- _Task_
When you restate the records, do so word for word and omit any picture they contain.

* * *

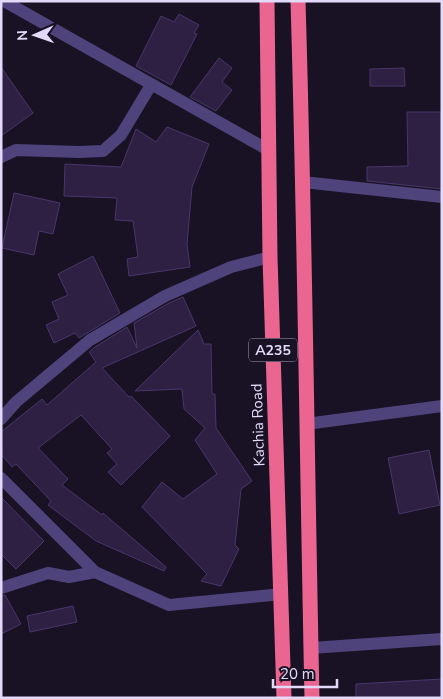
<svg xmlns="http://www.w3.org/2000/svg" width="443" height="699" viewBox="0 0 443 699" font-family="'Nunito Sans',sans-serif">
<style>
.building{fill:#2d2042;stroke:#49366b}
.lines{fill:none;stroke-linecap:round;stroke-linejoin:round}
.minor{stroke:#4f437c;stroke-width:12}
.highway{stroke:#ea658f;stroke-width:15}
.labels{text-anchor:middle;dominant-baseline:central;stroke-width:4;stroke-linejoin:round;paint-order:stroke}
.shield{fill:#181224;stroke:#a69eba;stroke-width:1}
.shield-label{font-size:14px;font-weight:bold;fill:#e3dafa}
.street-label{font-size:15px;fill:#e3dafa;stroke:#181224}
</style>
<rect width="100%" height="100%" fill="#181224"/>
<path class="building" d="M 179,14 L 199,25 L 194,33 L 197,34 L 171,85 L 136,66 L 161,16 L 174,22 Z
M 219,58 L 232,68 L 222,82 L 232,90 L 216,111 L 190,97 Z
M 1,67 L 33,113 L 1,136 Z
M 404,68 L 405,86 L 370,86 L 370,69 Z
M 407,112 L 442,112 L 442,189 L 367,181 L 367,167 L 408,166 Z
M 167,127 L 209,144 L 192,187 L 187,244 L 190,267 L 129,276 L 127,259 L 138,257 L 133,221 L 115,220 L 117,198 L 64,196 L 65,164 L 121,167 L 136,129 L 156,142 Z
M 14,193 L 60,203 L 53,234 L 39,231 L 34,255 L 2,248 Z
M 93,256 L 120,313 L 79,338 L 75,333 L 54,343 L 46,325 L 59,319 L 52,302 L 68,295 L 58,274 Z
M 183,297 L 196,326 L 102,368 L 129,397 L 131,396 L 170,436 L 121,485 L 108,472 L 117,464 L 107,453 L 112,449 L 81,415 L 38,448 L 68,479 L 62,485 L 102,515 L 103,513 L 166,567 L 164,571 L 96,541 L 48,505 L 51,501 L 16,464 L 12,467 L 1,454 L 1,432 L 42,399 L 47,405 L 96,362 L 89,352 L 95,347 L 127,327 L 137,348 L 134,323 L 169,303 Z
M 198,330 L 204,344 L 211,344 L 212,394 L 215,394 L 216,428 L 252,481 L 241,489 L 235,545 L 239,549 L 221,586 L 201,581 L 207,574 L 142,507 L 162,482 L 183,499 L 217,474 L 195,440 L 205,428 L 184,409 L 182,389 L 135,391 Z
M 429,450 L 440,505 L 399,514 L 388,458 Z
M 1,497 L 44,541 L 16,569 L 1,554 Z
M 5,595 L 21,624 L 1,634 L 1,596 Z
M 73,606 L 77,622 L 30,632 L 27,616 Z
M 442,679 L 442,698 L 356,698 L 356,684 Z"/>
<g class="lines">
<path class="minor" d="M 4,1 L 270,151
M 1,157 L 16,150 L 79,152 L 103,151 L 121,135 L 151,85
M 303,182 L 442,197
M 1,419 L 16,402 L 90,340 L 165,296 L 231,267 L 270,257
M 306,424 L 442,406
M 1,478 L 95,572
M 1,588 L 48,573 L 69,577 L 95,572 L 169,605 L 282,594
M 311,648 L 442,639"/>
<path class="highway" d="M 267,1 L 270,257 L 284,698
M 298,1 C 305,233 307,466 312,698"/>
</g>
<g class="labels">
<rect class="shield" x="249" y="338.5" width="48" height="23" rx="4"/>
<g class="shield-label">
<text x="273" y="350">A235</text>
</g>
<g class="street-label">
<text transform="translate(258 425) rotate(-92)">Kachia Road</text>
</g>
</g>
<rect width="443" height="699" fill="none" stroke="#e3dafa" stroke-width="5"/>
<g transform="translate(35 35) rotate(268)" stroke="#181224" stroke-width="4" paint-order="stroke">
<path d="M0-4L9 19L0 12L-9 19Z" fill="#e3dafa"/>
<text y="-8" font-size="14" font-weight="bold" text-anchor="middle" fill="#e3dafa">N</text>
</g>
<path d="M273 679v8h64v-8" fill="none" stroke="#e3dafa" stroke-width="2.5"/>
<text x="280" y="679" font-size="15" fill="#e3dafa" stroke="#181224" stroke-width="4" paint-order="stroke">20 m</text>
</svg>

* * *

- _Finished exercise_
<svg xmlns="http://www.w3.org/2000/svg" width="443" height="699" viewBox="0 0 443 699" font-family="'Nunito Sans',sans-serif">
<style>
.building{fill:#2d2042;stroke:#49366b}
.lines{fill:none;stroke-linecap:round;stroke-linejoin:round}
.minor{stroke:#4f437c;stroke-width:12}
.highway{stroke:#ea658f;stroke-width:15}
.labels{text-anchor:middle;dominant-baseline:central;stroke-width:4;stroke-linejoin:round;paint-order:stroke}
.shield{fill:#181224;stroke:#a69eba;stroke-width:1}
.shield-label{font-size:14px;font-weight:bold;fill:#e3dafa}
.street-label{font-size:15px;fill:#e3dafa;stroke:#181224}
</style>
<rect width="100%" height="100%" fill="#181224"/>
<path class="building" d="M 179,14 L 199,25 L 194,33 L 197,34 L 171,85 L 136,66 L 161,16 L 174,22 Z
M 219,58 L 232,68 L 222,82 L 232,90 L 216,111 L 190,97 Z
M 1,67 L 33,113 L 1,136 Z
M 404,68 L 405,86 L 370,86 L 370,69 Z
M 407,112 L 442,112 L 442,189 L 367,181 L 367,167 L 408,166 Z
M 167,127 L 209,144 L 192,187 L 187,244 L 190,267 L 129,276 L 127,259 L 138,257 L 133,221 L 115,220 L 117,198 L 64,196 L 65,164 L 121,167 L 136,129 L 156,142 Z
M 14,193 L 60,203 L 53,234 L 39,231 L 34,255 L 2,248 Z
M 93,256 L 120,313 L 79,338 L 75,333 L 54,343 L 46,325 L 59,319 L 52,302 L 68,295 L 58,274 Z
M 183,297 L 196,326 L 102,368 L 129,397 L 131,396 L 170,436 L 121,485 L 108,472 L 117,464 L 107,453 L 112,449 L 81,415 L 38,448 L 68,479 L 62,485 L 102,515 L 103,513 L 166,567 L 164,571 L 96,541 L 48,505 L 51,501 L 16,464 L 12,467 L 1,454 L 1,432 L 42,399 L 47,405 L 96,362 L 89,352 L 95,347 L 127,327 L 137,348 L 134,323 L 169,303 Z
M 198,330 L 204,344 L 211,344 L 212,394 L 215,394 L 216,428 L 252,481 L 241,489 L 235,545 L 239,549 L 221,586 L 201,581 L 207,574 L 142,507 L 162,482 L 183,499 L 217,474 L 195,440 L 205,428 L 184,409 L 182,389 L 135,391 Z
M 429,450 L 440,505 L 399,514 L 388,458 Z
M 1,497 L 44,541 L 16,569 L 1,554 Z
M 5,595 L 21,624 L 1,634 L 1,596 Z
M 73,606 L 77,622 L 30,632 L 27,616 Z
M 442,679 L 442,698 L 356,698 L 356,684 Z"/>
<g class="lines">
<path class="minor" d="M 4,1 L 270,151
M 1,157 L 16,150 L 79,152 L 103,151 L 121,135 L 151,85
M 303,182 L 442,197
M 1,419 L 16,402 L 90,340 L 165,296 L 231,267 L 270,257
M 306,424 L 442,406
M 1,478 L 95,572
M 1,588 L 48,573 L 69,577 L 95,572 L 169,605 L 282,594
M 311,648 L 442,639"/>
<path class="highway" d="M 267,1 L 270,257 L 284,698
M 298,1 C 305,233 307,466 312,698"/>
</g>
<g class="labels">
<rect class="shield" x="249" y="338.5" width="48" height="23" rx="4"/>
<g class="shield-label">
<text x="273" y="350">A235</text>
</g>
<g class="street-label">
<text transform="translate(258 425) rotate(-92)">Kachia Road</text>
</g>
</g>
<rect width="443" height="699" fill="none" stroke="#e3dafa" stroke-width="5"/>
<g transform="translate(35 35) rotate(268)" stroke="#181224" stroke-width="4" paint-order="stroke">
<path d="M0-4L9 19L0 12L-9 19Z" fill="#e3dafa"/>
<text y="-8" font-size="14" font-weight="bold" text-anchor="middle" fill="#e3dafa">N</text>
</g>
<path d="M273 679v8h64v-8" fill="none" stroke="#e3dafa" stroke-width="2.5"/>
<text x="280" y="679" font-size="15" fill="#e3dafa" stroke="#181224" stroke-width="4" paint-order="stroke">20 m</text>
</svg>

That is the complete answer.